One of their arguments is that we’d eliminate and save all the time and expense that we put forth filling out our income taxes. Wealthy people would stop leaving America to protect their fortunes from inheritance taxes. And what a boost it would be for businesses not to have to pay any income taxes. They could bring back overseas profits now to the US instead of keeping these profits in foreign banks. The same forces that caused a business to charge $130 prior to the implementation of the fairtax would cause that business to only charge $100 (23% less) after the fairtax was implemented because the business no longer had to pay income taxes or matching 7.65% payroll taxes. My concern is that instead of filling out an income tax form we’d end up filling out a consumption tax form in spite of what they were saying to the contrary.
You know how high healthcare bills are. Now tack on a 30% consumption tax to that bill. Do you think there would be a collection problem much greater than what we have when it comes to collecting income taxes?

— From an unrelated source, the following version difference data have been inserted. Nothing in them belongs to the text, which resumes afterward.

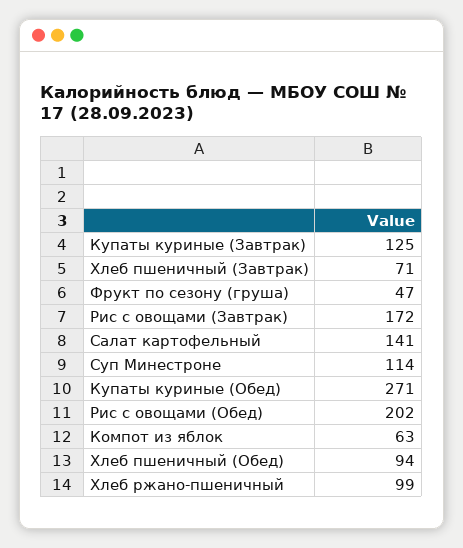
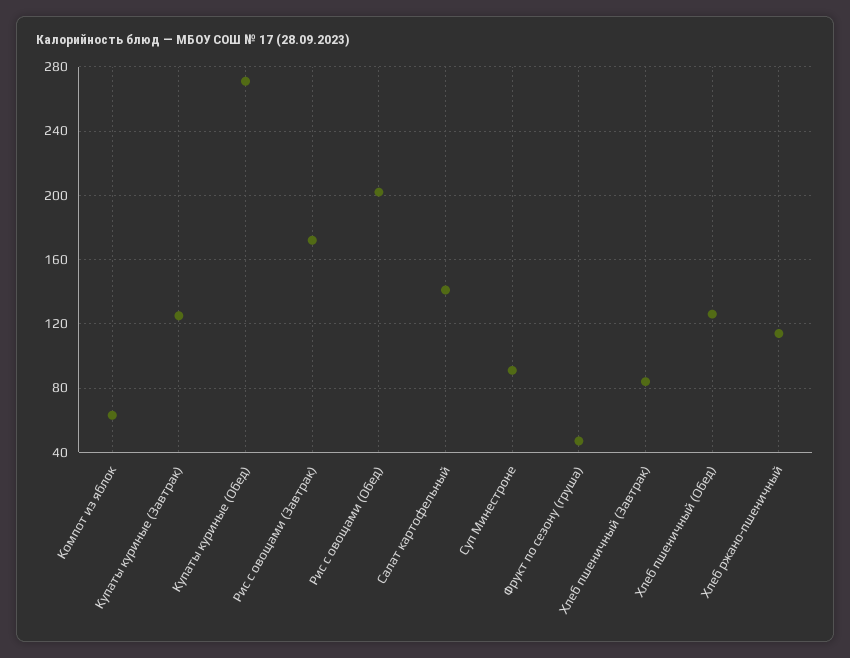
  {
    "Купаты куриные (Завтрак)": 125,
-   "Хлеб пшеничный (Завтрак)": 71,
+   "Хлеб пшеничный (Завтрак)": 85,
    "Фрукт по сезону (груша)": 47,
    "Рис с овощами (Завтрак)": 172,
    "Салат картофельный": 141,
-   "Суп Минестроне": 114,
+   "Суп Минестроне": 90,
    "Купаты куриные (Обед)": 271,
    "Рис с овощами (Обед)": 202,
    "Компот из яблок": 63,
-   "Хлеб пшеничный (Обед)": 94,
+   "Хлеб пшеничный (Обед)": 125,
-   "Хлеб ржано-пшеничный": 99
+   "Хлеб ржано-пшеничный": 115
  }

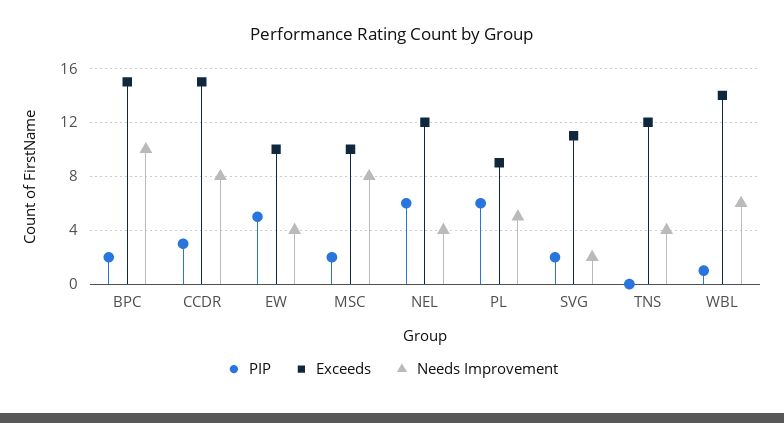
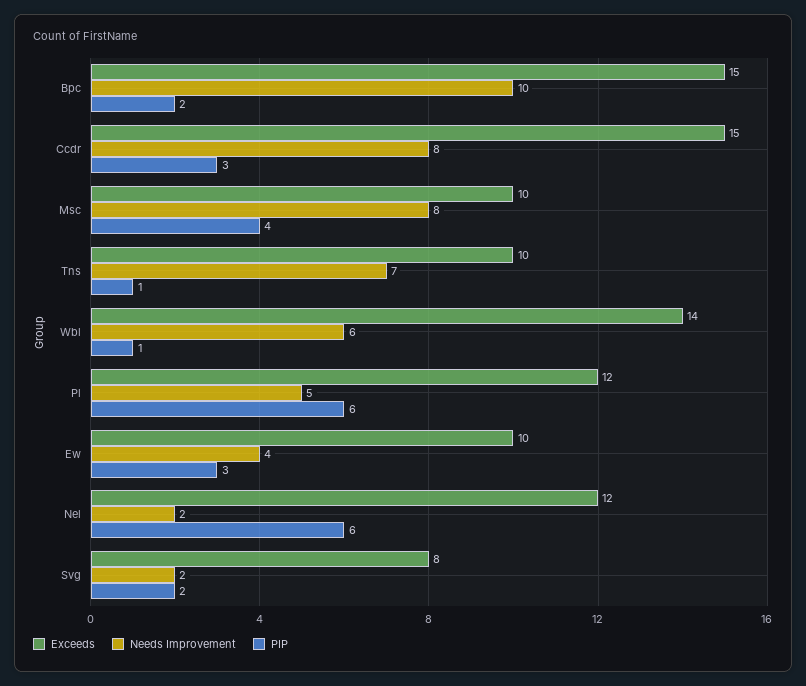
  {
    "PIP": {
      "BPC": 2,
      "CCDR": 3,
-     "EW": 5,
+     "EW": 3,
-     "MSC": 2,
+     "MSC": 4,
      "NEL": 6,
      "PL": 6,
      "SVG": 2,
-     "TNS": 0,
+     "TNS": 1,
      "WBL": 1
    },
    "Exceeds": {
      "BPC": 15,
      "CCDR": 15,
      "EW": 10,
      "MSC": 10,
      "NEL": 12,
-     "PL": 9,
+     "PL": 12,
-     "SVG": 11,
+     "SVG": 8,
-     "TNS": 12,
+     "TNS": 10,
      "WBL": 14
    },
    "Needs Improvement": {
      "BPC": 10,
      "CCDR": 8,
      "EW": 4,
      "MSC": 8,
-     "NEL": 4,
+     "NEL": 2,
      "PL": 5,
      "SVG": 2,
-     "TNS": 4,
+     "TNS": 7,
      "WBL": 6
    }
  }

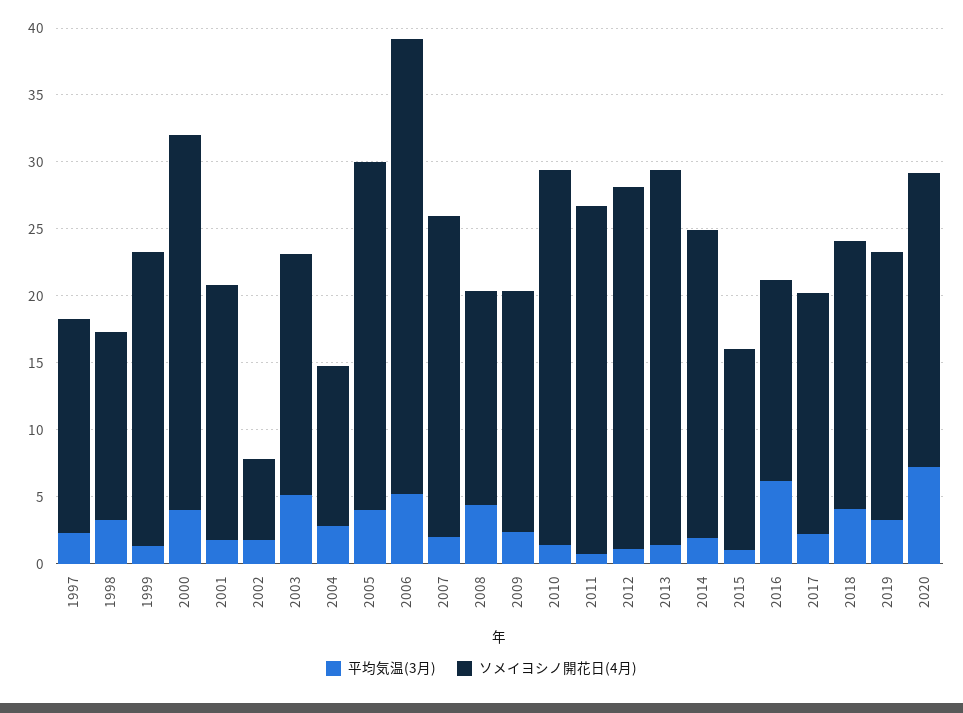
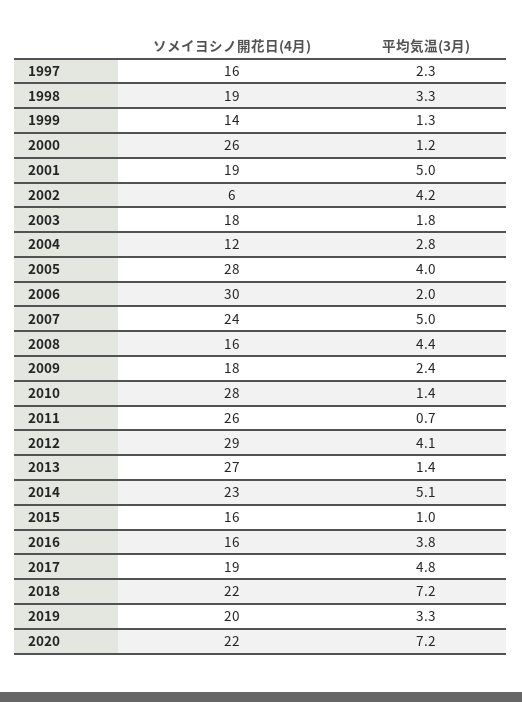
  {
    "平均気温(3月)": {
      "1997": 2.3,
      "1998": 3.3,
      "1999": 1.3,
-     "2000": 4,
+     "2000": 1.2,
-     "2001": 2,
+     "2001": 5,
-     "2002": 2,
+     "2002": 4.2,
-     "2003": 5,
+     "2003": 1.8,
      "2004": 2.8,
      "2005": 4,
-     "2006": 5,
+     "2006": 2,
-     "2007": 2,
+     "2007": 5,
      "2008": 4.4,
      "2009": 2.4,
      "2010": 1.4,
      "2011": 0.7,
-     "2012": 1,
+     "2012": 4.1,
      "2013": 1.4,
-     "2014": 2,
+     "2014": 5.1,
      "2015": 1,
-     "2016": 6,
+     "2016": 3.8,
-     "2017": 2,
+     "2017": 4.8,
-     "2018": 4,
+     "2018": 7.2,
      "2019": 3.3,
      "2020": 7.2
    },
    "ソメイヨシノ開花日(4月)": {
      "1997": 16,
-     "1998": 14,
+     "1998": 19,
-     "1999": 22,
+     "1999": 14,
-     "2000": 28,
+     "2000": 26,
      "2001": 19,
      "2002": 6,
      "2003": 18,
      "2004": 12,
-     "2005": 26,
+     "2005": 28,
-     "2006": 34,
+     "2006": 30,
      "2007": 24,
      "2008": 16,
      "2009": 18,
      "2010": 28,
      "2011": 26,
-     "2012": 27,
+     "2012": 29,
-     "2013": 28,
+     "2013": 27,
      "2014": 23,
-     "2015": 15,
+     "2015": 16,
-     "2016": 15,
+     "2016": 16,
-     "2017": 18,
+     "2017": 19,
-     "2018": 20,
+     "2018": 22,
      "2019": 20,
      "2020": 22
    }
  }

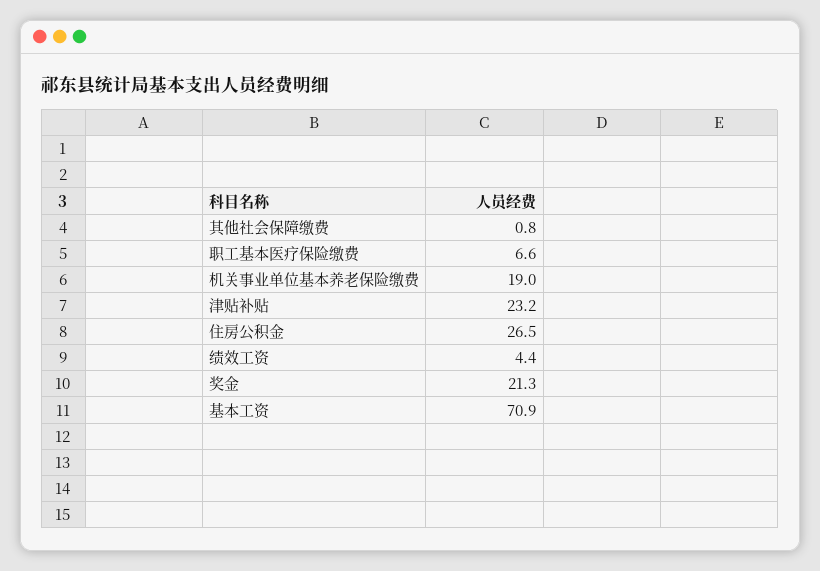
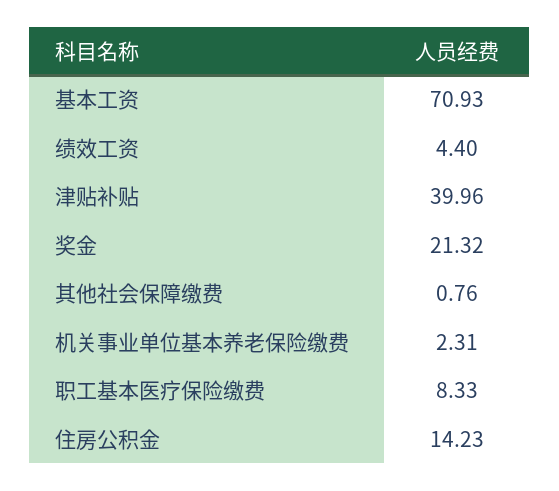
  {
    "其他社会保障缴费": 0.76,
-   "职工基本医疗保险缴费": 6.6,
+   "职工基本医疗保险缴费": 8.33,
-   "机关事业单位基本养老保险缴费": 19,
+   "机关事业单位基本养老保险缴费": 2.31,
-   "津贴补贴": 23.2,
+   "津贴补贴": 39.96,
-   "住房公积金": 26.5,
+   "住房公积金": 14.23,
    "绩效工资": 4.4,
    "奖金": 21.32,
    "基本工资": 70.93
  }

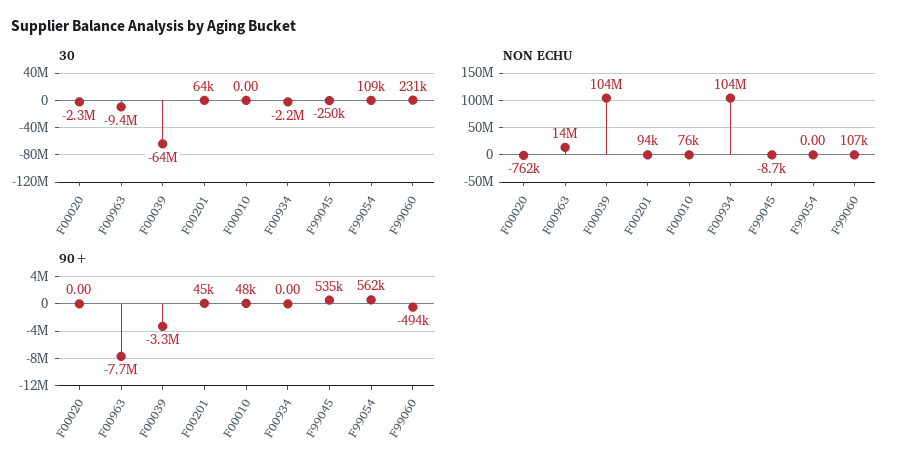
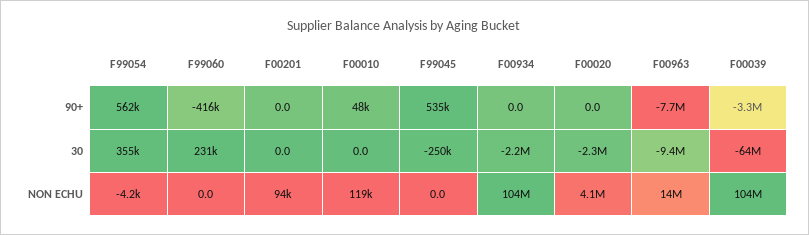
  {
    "30": {
      "F00020": -2300000,
      "F00963": -9400000,
      "F00039": -64000000,
-     "F00201": 64000,
+     "F00201": 0,
      "F00010": 0,
      "F00934": -2200000,
      "F99045": -250000,
-     "F99054": 109000,
+     "F99054": 355000,
      "F99060": 231000
    },
    "NON ECHU": {
-     "F00020": -762000,
+     "F00020": 4100000,
      "F00963": 14000000,
      "F00039": 104000000,
      "F00201": 94000,
-     "F00010": 76000,
+     "F00010": 119000,
      "F00934": 104000000,
-     "F99045": -8700,
+     "F99045": 0,
-     "F99054": 0,
+     "F99054": -4200,
-     "F99060": 107000
+     "F99060": 0
    },
    "90+": {
      "F00020": 0,
      "F00963": -7700000,
      "F00039": -3300000,
-     "F00201": 45000,
+     "F00201": 0,
      "F00010": 48000,
      "F00934": 0,
      "F99045": 535000,
      "F99054": 562000,
-     "F99060": -494000
+     "F99060": -416000
    }
  }

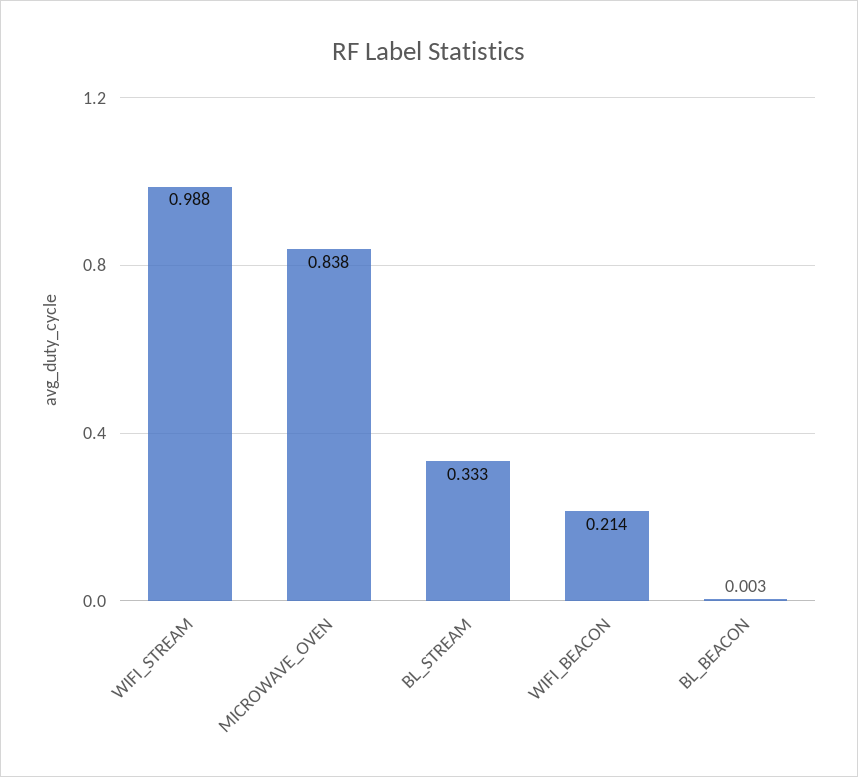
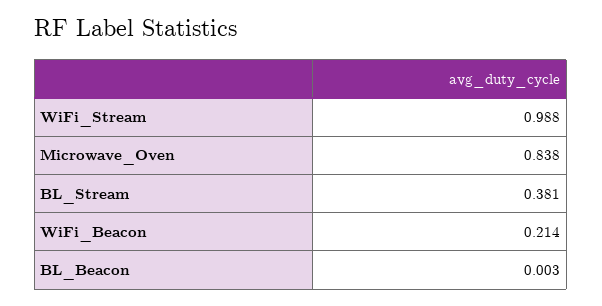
  {
    "WIFI_STREAM": 0.988,
    "MICROWAVE_OVEN": 0.838,
-   "BL_STREAM": 0.333,
+   "BL_STREAM": 0.381,
    "WIFI_BEACON": 0.214,
    "BL_BEACON": 0.003
  }

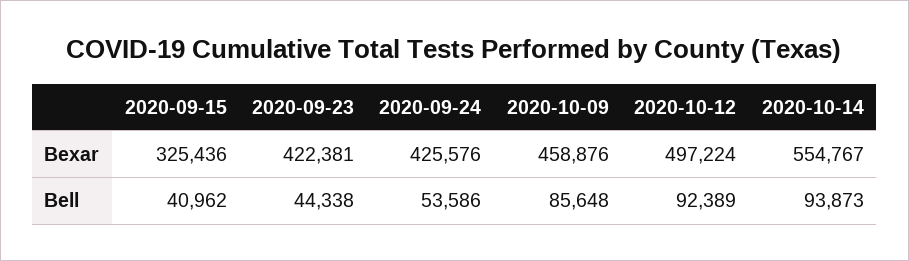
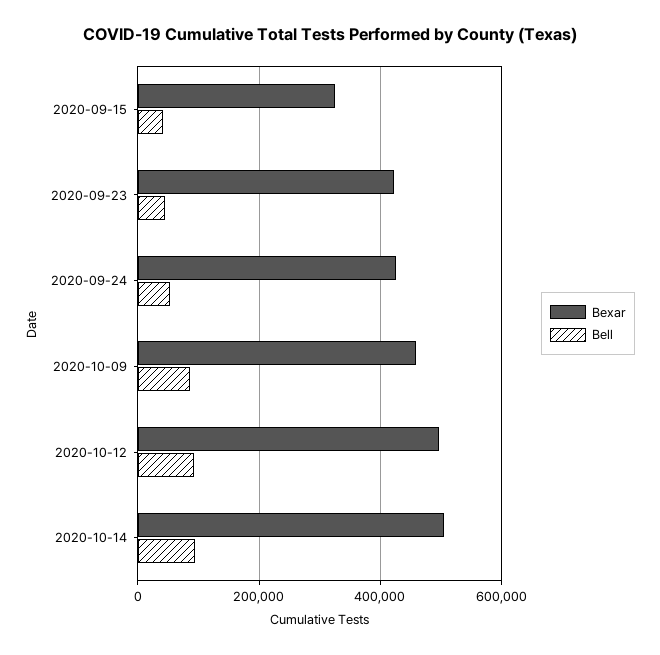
  {
    "Bexar": {
      "2020-09-15": 325436,
      "2020-09-23": 422381,
      "2020-09-24": 425576,
      "2020-10-09": 458876,
      "2020-10-12": 497224,
-     "2020-10-14": 554767
+     "2020-10-14": 500000
    },
    "Bell": {
      "2020-09-15": 40962,
      "2020-09-23": 44338,
      "2020-09-24": 53586,
      "2020-10-09": 85648,
      "2020-10-12": 92389,
      "2020-10-14": 93873
    }
  }

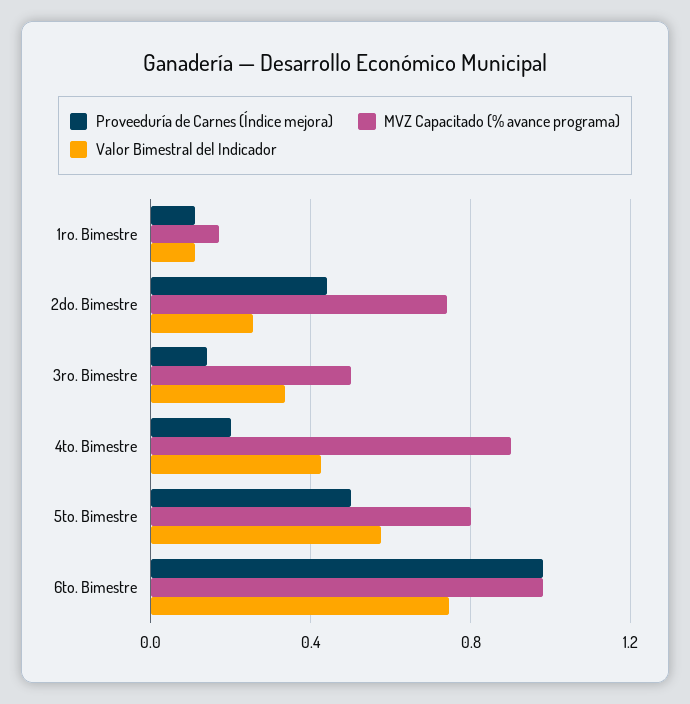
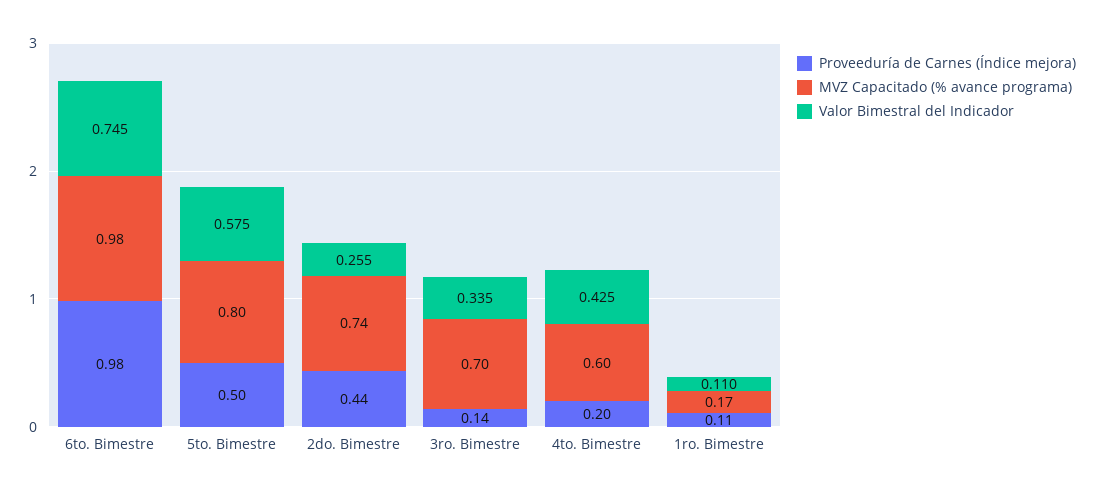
  {
    "Proveeduría de Carnes (Índice mejora)": {
      "1ro. Bimestre": 0.11,
      "2do. Bimestre": 0.44,
      "3ro. Bimestre": 0.14,
      "4to. Bimestre": 0.2,
      "5to. Bimestre": 0.5,
      "6to. Bimestre": 0.98
    },
    "MVZ Capacitado (% avance programa)": {
      "1ro. Bimestre": 0.17,
      "2do. Bimestre": 0.74,
-     "3ro. Bimestre": 0.5,
+     "3ro. Bimestre": 0.7,
-     "4to. Bimestre": 0.9,
+     "4to. Bimestre": 0.6,
      "5to. Bimestre": 0.8,
      "6to. Bimestre": 0.98
    },
    "Valor Bimestral del Indicador": {
      "1ro. Bimestre": 0.11,
      "2do. Bimestre": 0.255,
      "3ro. Bimestre": 0.335,
      "4to. Bimestre": 0.425,
      "5to. Bimestre": 0.575,
      "6to. Bimestre": 0.745
    }
  }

I think so. At least you know the government is getting their money because it comes out before you even get your check. True, it gets a little more complicated for non wage earners or the self-employed. But when you are taxing consumption, well people can be jobless but will still be consuming. So the fairtax argument about collecting the fairtax at the point of purchase just doesn’t hold up. What a scam these people continue to run. So I guess the next best choice is a flat tax. At least we’d all be paying the same rate if we simply applied the same rate to all income instead of for example only taxing capital gains at 15%. Personally I’d like to see everyone just pay the same rate on all income once your income is past the poverty level. So once you’re past survival then we all should pay our fair share. End the social engineering. Just keep it simple and fair and people will pay it.